Feds bust prolific drug cartel suspected of pumping huge amounts of meth, opioids into Aurora


AURORA | Federal authorities on Wednesday unsealed a 30-person indictment that outlines the workings of a sophisticated drug cartel that for years was pumping hundreds of pounds of methamphetamine, fentanyl, heroin and cocaine throughout Colorado.

Officials have arrested 24 of the people mentioned in the indictment on a slew of charges, including racketeering, money laundering and conspiracy to distribute various drugs. The remaining indictees are on the lam across U.S. and Mexico.

The leader of the group, Candelaria Vallejo-Gallo, was arrested last week in her Aurora home, according to Dean Phillips, acting special agent in charge at the Denver division of the FBI.

Vallejo-Gallo, who is in her early 40s, faces more than 50 counts, including the rarely levied charge of “continuing a criminal enterprise” or “a drug kingpin charge,” according to local U.S. Attorney Jason Dunn.

During the course of a year-long investigation into Vallejo-Gallo’s group, authorities seized more than 400 pounds of methamphetamine, five pounds of heroin, four pounds of cocaine and about 15,000 pills of fentanyl that had been disguised to look like prescription Oxycodone, officials said.

The masked pills caused elevated concern among federal authorities, Dunn said.

“The influx of fake prescription opioids is a growing and deadly concern for this office and the law enforcement community as a whole,” he said. ” … Had these pills reached the street, thousands of unwitting end users would have been at significant risk of overdose and death as we’ve already seen too much of lately in Colorado.”

Most opioid addicts don’t seek out fentanyl due to the extremely high risk of incurring a fatal overdose, Dunn said. However, groups like Vallejo-Gallo’s are increasingly manufacturing the potent opioid to bump their profit margins by camouflaging it as more sought-after and expensive prescription pills.

“It’s also very cheap to produce in either China or Mexico,” Dunn said. “So it’s often times mixed with other substances … often times inert substances, and then pressed into pill form to look like prescription Oxycodone or other drugs and then sold.”

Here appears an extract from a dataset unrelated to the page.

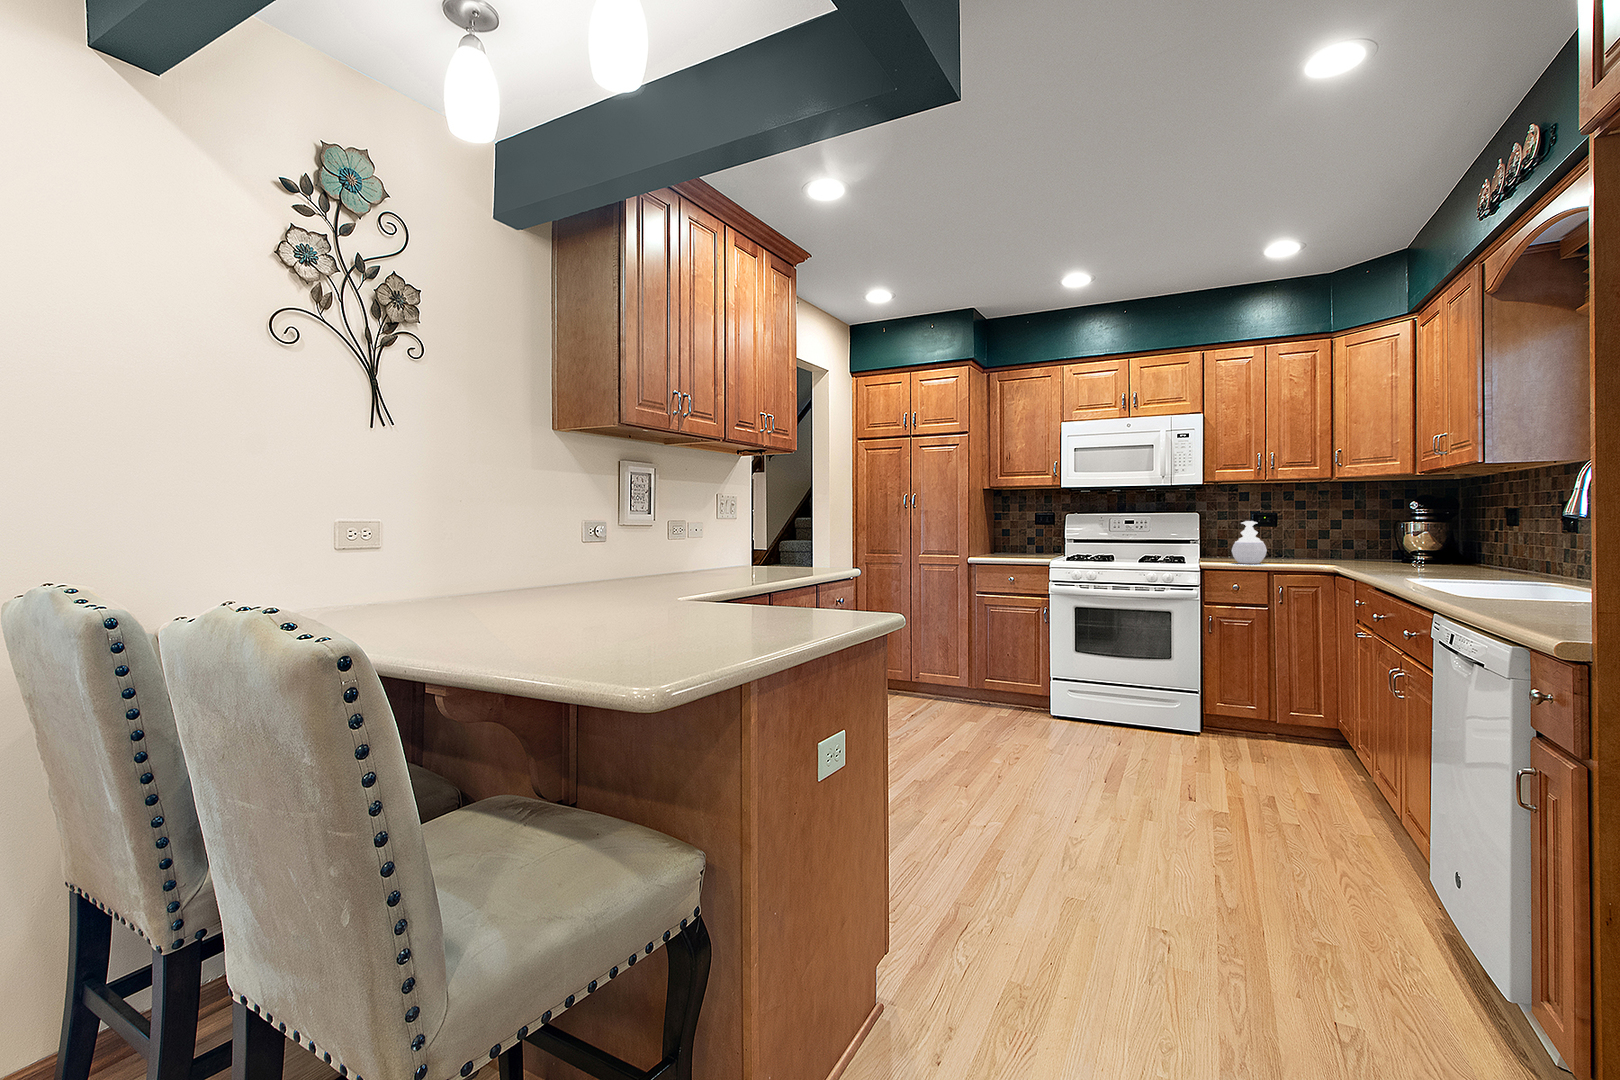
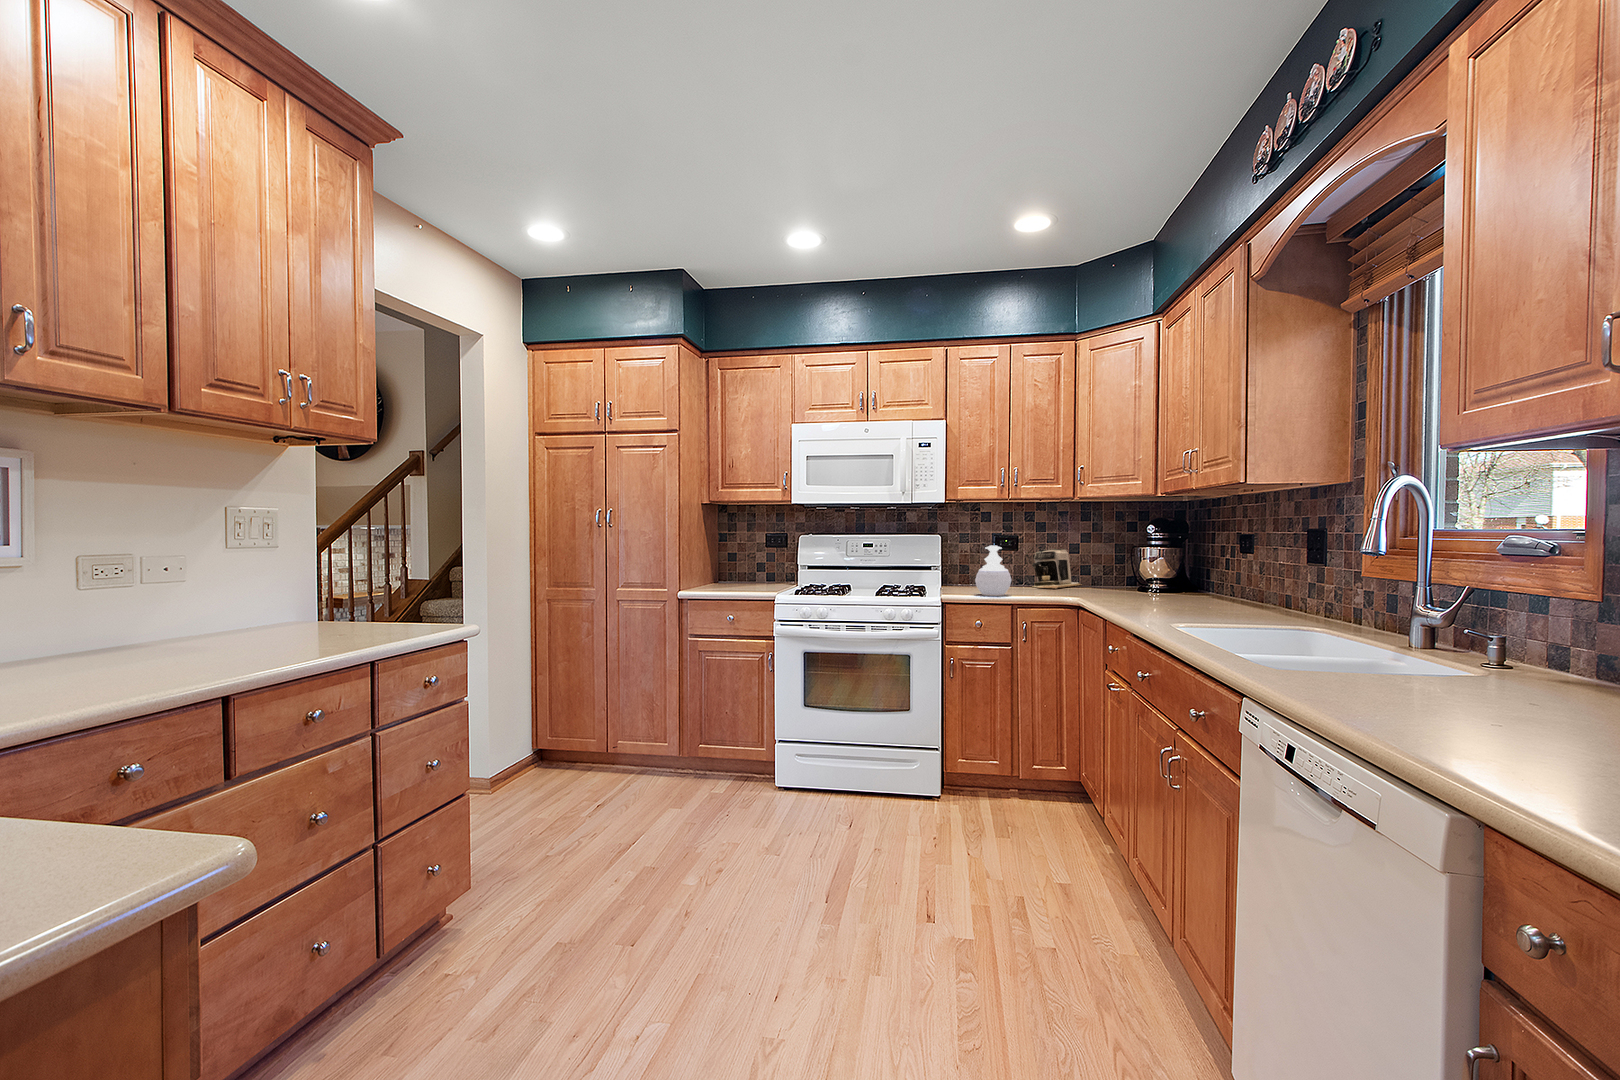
coffee maker: none [1288,525,1344,560] -> present [1032,549,1081,589]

While conducting a series of arrests across Denver and Aurora Feb. 12, officials also seized large amounts of cash, cars and at least 10 guns, many of which were assault rifles, Phillips said.

A Mexican national who was residing in Aurora illegally, Vallejo-Gallo and her group used overland traffickers and UPS shipments to get drugs to the metroplex, according to Dunn. They then distributed the substances across the state.

“Obviously with the nexus of I-25 and I-70, Colorado seems I think to have a disproportionate share of interstate drug trafficking that flows through our state,” Dunn said. “But make no mistake: In this case, my understanding is the drugs here were actually bound for Colorado. This was an organization that was working here bringing it in from the west coast.”

Several other agencies, including the Aurora Police Department and the criminal investigation branch of the IRS, helped the FBI and prosecutors investigate the local cell of the cartel.

“It’s crucially important to include a financial component in investigations of drug-related crimes,” Amanda Prestegard, acting special agent in charge of IRS Criminal Investigations said. “Greed is a trafficker’s main motivation. Drug kingpins don’t always touch the drugs, but they do always touch the money.”

If convicted Vallejo-Gallo could face 20 years to life in federal prison. The other people indicted on lesser charges could face prison sentences of at least 10 years.

Several of the suspects appeared in federal custody hearings Feb. 19.